Big data is a mixture of distributed data architectures and tools like Hadoop, NoSQL, Hive and R. Data scientists serve as the gatekeepers and mediators between these systems and the people who run the business – the domain experts.
Three main roles served by the data scientist: data architecture, machine learning, and analytics. While these roles are important, but not every company actually needs a highly specialized data team of the sort you’d find at Google or Facebook.
Most of the standard challenges that require big data, like recommendation engines and personalization systems, can be abstracted out. On a per domain basis, however, feature creation could be templatized. What if domain experts could directly encode their ideas and representations of their domains into the system, bypassing the data scientists as middleman and translator?
Currently Big Data is synonymous with technologies like Hadoop, and the “NoSQL” class of databases like Mongo (document stores) and Cassandra (key-values). Today it’s possible to stream real-time analytics with ease. Spinning clusters up and down is a (relative) cinch, accomplished in 20 minutes or less.
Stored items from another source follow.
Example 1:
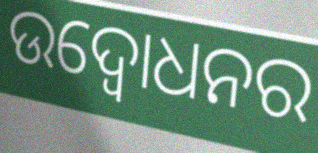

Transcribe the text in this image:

ଉଦ୍ବୋଧନର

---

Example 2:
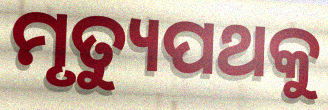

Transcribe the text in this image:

ମୃତ୍ୟୁପଥକୁ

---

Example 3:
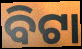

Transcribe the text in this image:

ବିଟା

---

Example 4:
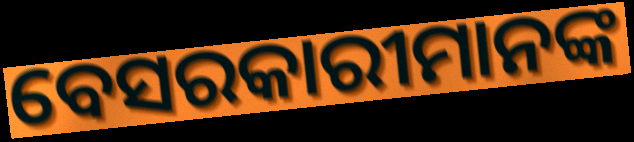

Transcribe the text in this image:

ବେସରକାରୀମାନଙ୍କ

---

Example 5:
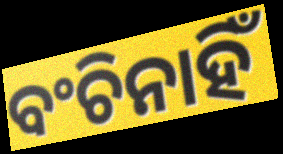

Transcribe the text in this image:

ବଂଚିନାହିଁ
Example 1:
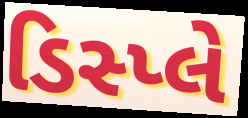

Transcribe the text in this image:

ડિસ્પ્લે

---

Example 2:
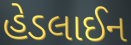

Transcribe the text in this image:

હેડલાઈન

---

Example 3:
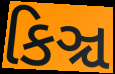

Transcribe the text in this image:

કિઞ્ચ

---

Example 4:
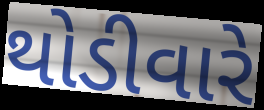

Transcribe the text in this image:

થોડીવારે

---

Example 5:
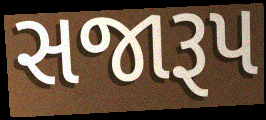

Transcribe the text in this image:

સજારૂપ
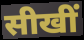
सीखीं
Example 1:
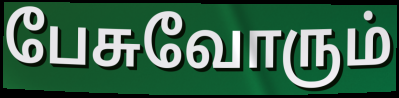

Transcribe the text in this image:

பேசுவோரும்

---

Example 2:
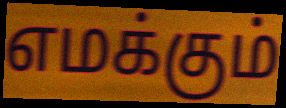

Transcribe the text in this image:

Now there are new untapped open source technologies out there.
STORM AND KAFKA
Storm and Kafka are used at a number of high-profile companies including Groupon, Alibaba, and The Weather Channel.
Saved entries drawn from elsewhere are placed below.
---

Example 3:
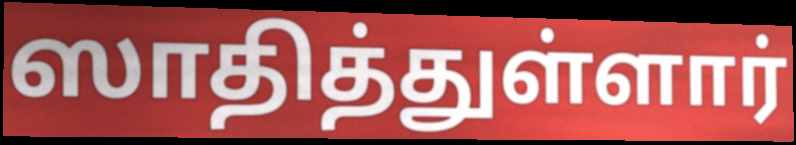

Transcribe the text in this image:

ஸாதித்துள்ளார்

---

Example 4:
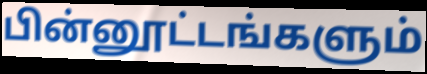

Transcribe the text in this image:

பின்னூட்டங்களும்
Storm and Kafka is said to handle data velocities of tens of thousands of messages every second.
Drill and Dremel said to put power in the hands of business analysts, and not just data engineers.
R is an open source statistical programming language. It is incredibly powerful. Over two million (and counting) analysts use R. R works very well with Hadoop
GREMLIN AND GIRAPH
Gremlin and Giraph help empower graph analysis, and are often used coupled with graph databases like Neo4j or InfiniteGraph, or in the case of Giraph, working with Hadoop.
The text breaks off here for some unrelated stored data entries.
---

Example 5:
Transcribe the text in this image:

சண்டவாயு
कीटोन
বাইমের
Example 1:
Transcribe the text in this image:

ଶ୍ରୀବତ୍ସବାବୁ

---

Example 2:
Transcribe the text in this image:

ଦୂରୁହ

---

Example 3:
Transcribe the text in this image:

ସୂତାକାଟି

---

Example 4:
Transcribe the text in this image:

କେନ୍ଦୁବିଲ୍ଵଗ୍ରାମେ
SAP Hana is an in-memory analytics platform that includes an in-memory database and a suite of tools and software for creating analytical processes and moving data in and out, in the right formats.
Business intelligence applications, have begun to transition from an OLAP to a new type of service that connects different data sources from social networks, third-party apps and other sources. NoSQL has begun to appear as a popular option for its scaling capability across cheap, commodity-based nodes. It’s much cheaper than scaling with vertically integrated systems that require attaching expensive storage arrays.
A new generation of big data applications are turning up. Which in turn has put pressure on enterprise vendors to modify existing software suites.Venture capitalists will continue to invest in data infrastructure and big data apps that represent the manifest disruption in IT.